The Indiana Republican Party chairman doubts that federal candidates, parties and political action committees will see a flood of financial contributions after Wednesday’s Supreme Court decision.

“You still cannot write unlimited checks,” Tim Berry said in a telephone interview.

The justices ruled 5-4 that while donors can spend as much money as they like on elections, it will have to be spread around. They still have to obey curbs on contributions to a single federal candidate, party committee or PAC.

“It does mean there will be more individuals that could potentially receive contributions,” said Berry, a Fort Wayne native.

All things considered, “I think today’s ruling really is a victory for transparency of campaign contributions,” Berry said. Anyone who donates to a candidate, party or PAC must give his name, address and employer.

Indiana Democratic Party Chairman John Zody sounded unfazed by the court ruling. Zody said in a statement that the party “will continue to build our coalition, raise funds from donors big and small and elect Democrats to office who will advocate fair, transparent and balanced elections. Today’s decision by the Roberts Court doesn’t change that.”

IPFW political scientist Michael Wolf said recent Supreme Court decisions that have eliminated campaign finance constraints are a double-edged sword.

“I guess you can hold contending views on this – not wanting freedom of expression limited but also preferring that money played less of a role in electing candidates and setting the often negative agenda and tone of our electoral system,” Wolf said in an email.
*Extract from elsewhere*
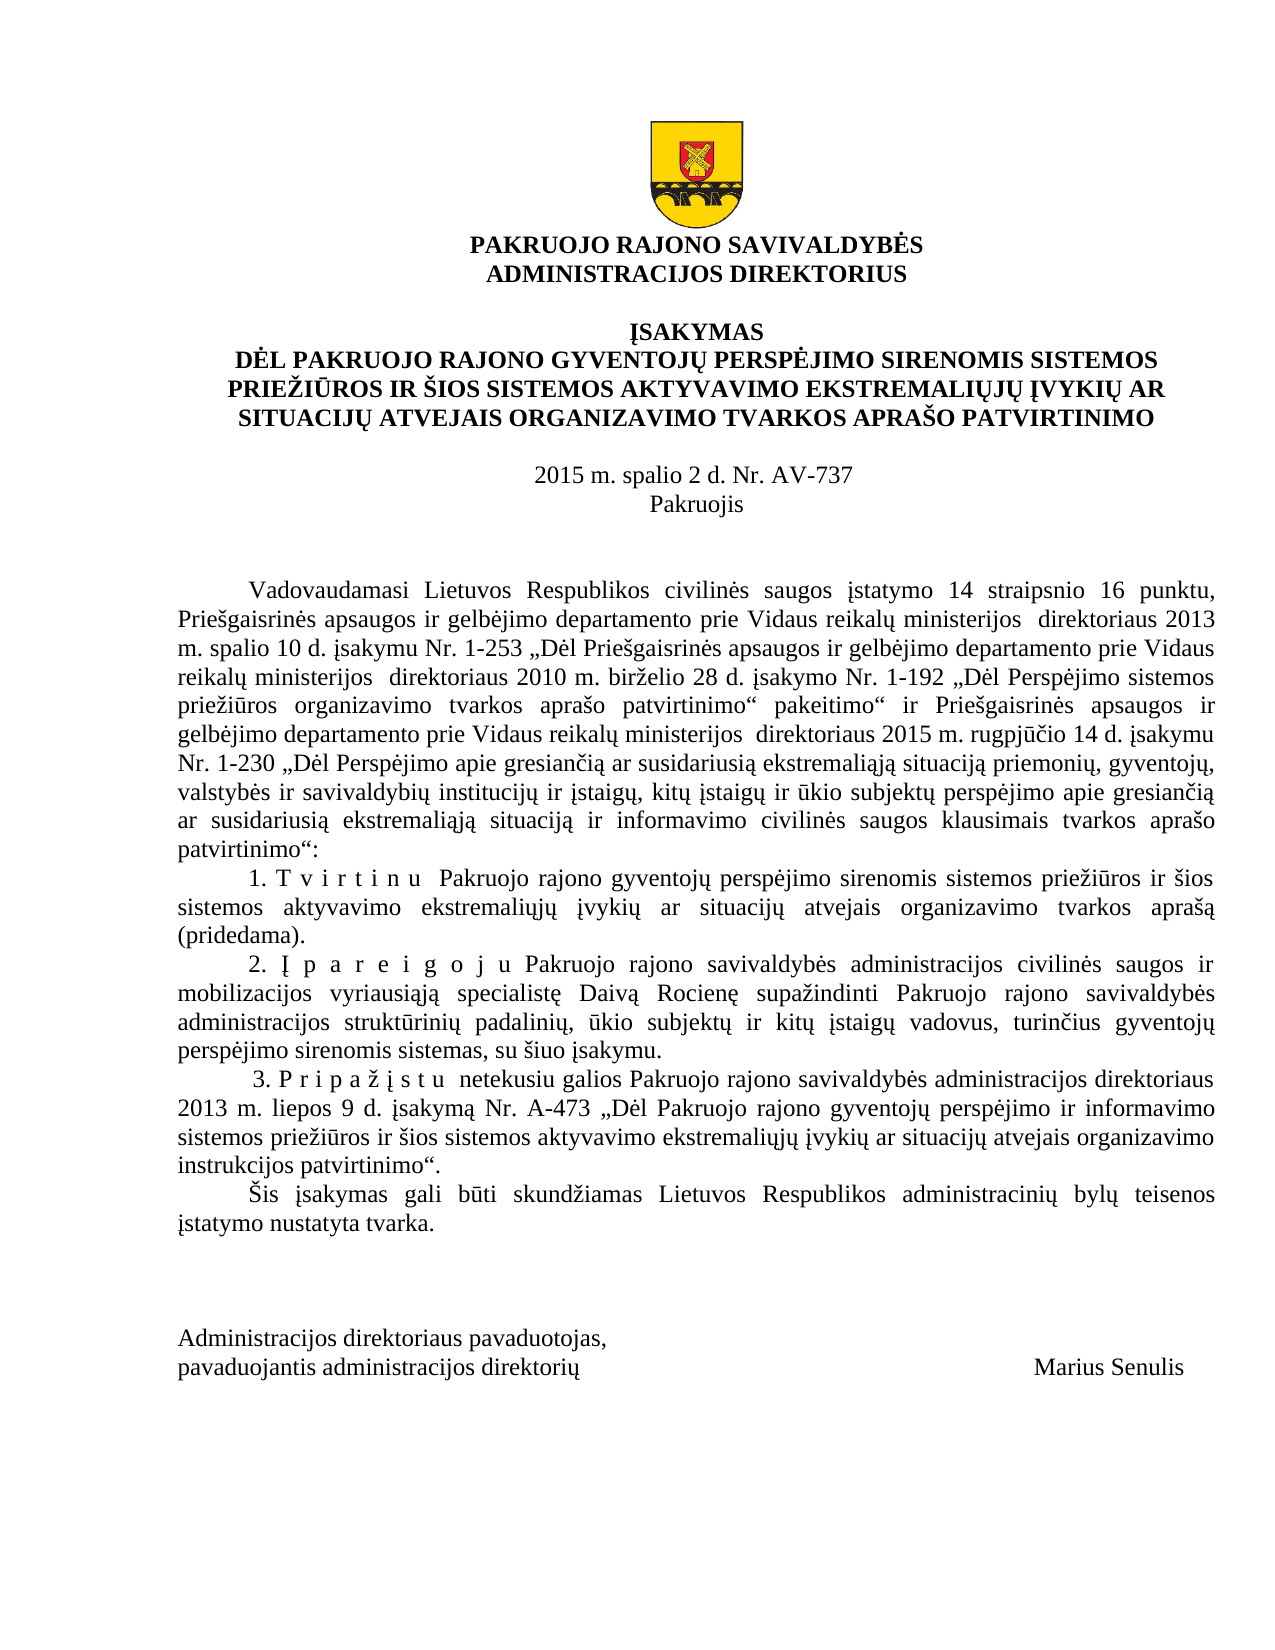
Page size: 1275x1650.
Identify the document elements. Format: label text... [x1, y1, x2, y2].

“It’s the eternal issue of American politics: having an extremely limited government relative to any other advanced industrial democracy means we do not want government regulating the marketplace or the marketplace of ideas much at all, but we have a distaste for the consequences of that in practice,” he said.

Because Indiana campaign law does not restrict how much money people can give to local and state candidates and political parties, Wednesday’s decision should have no effect on state politics, Berry said.

Wolf agreed: “I do not think this has much bearing on Indiana beyond congressional elections as the Indiana code has fewer limitations than the laws dealing with federal candidates.”

What remains to be seen is how many donors will spend more than the $123,200 they have been restricted to in election cycles before Wednesday’s court ruling.

Chris Cillizza of the Washington Post wrote Wednesday that fewer than 700 people in the 2012 election cycle gave the maximum amount allowed – $74,600 – to a national party committee.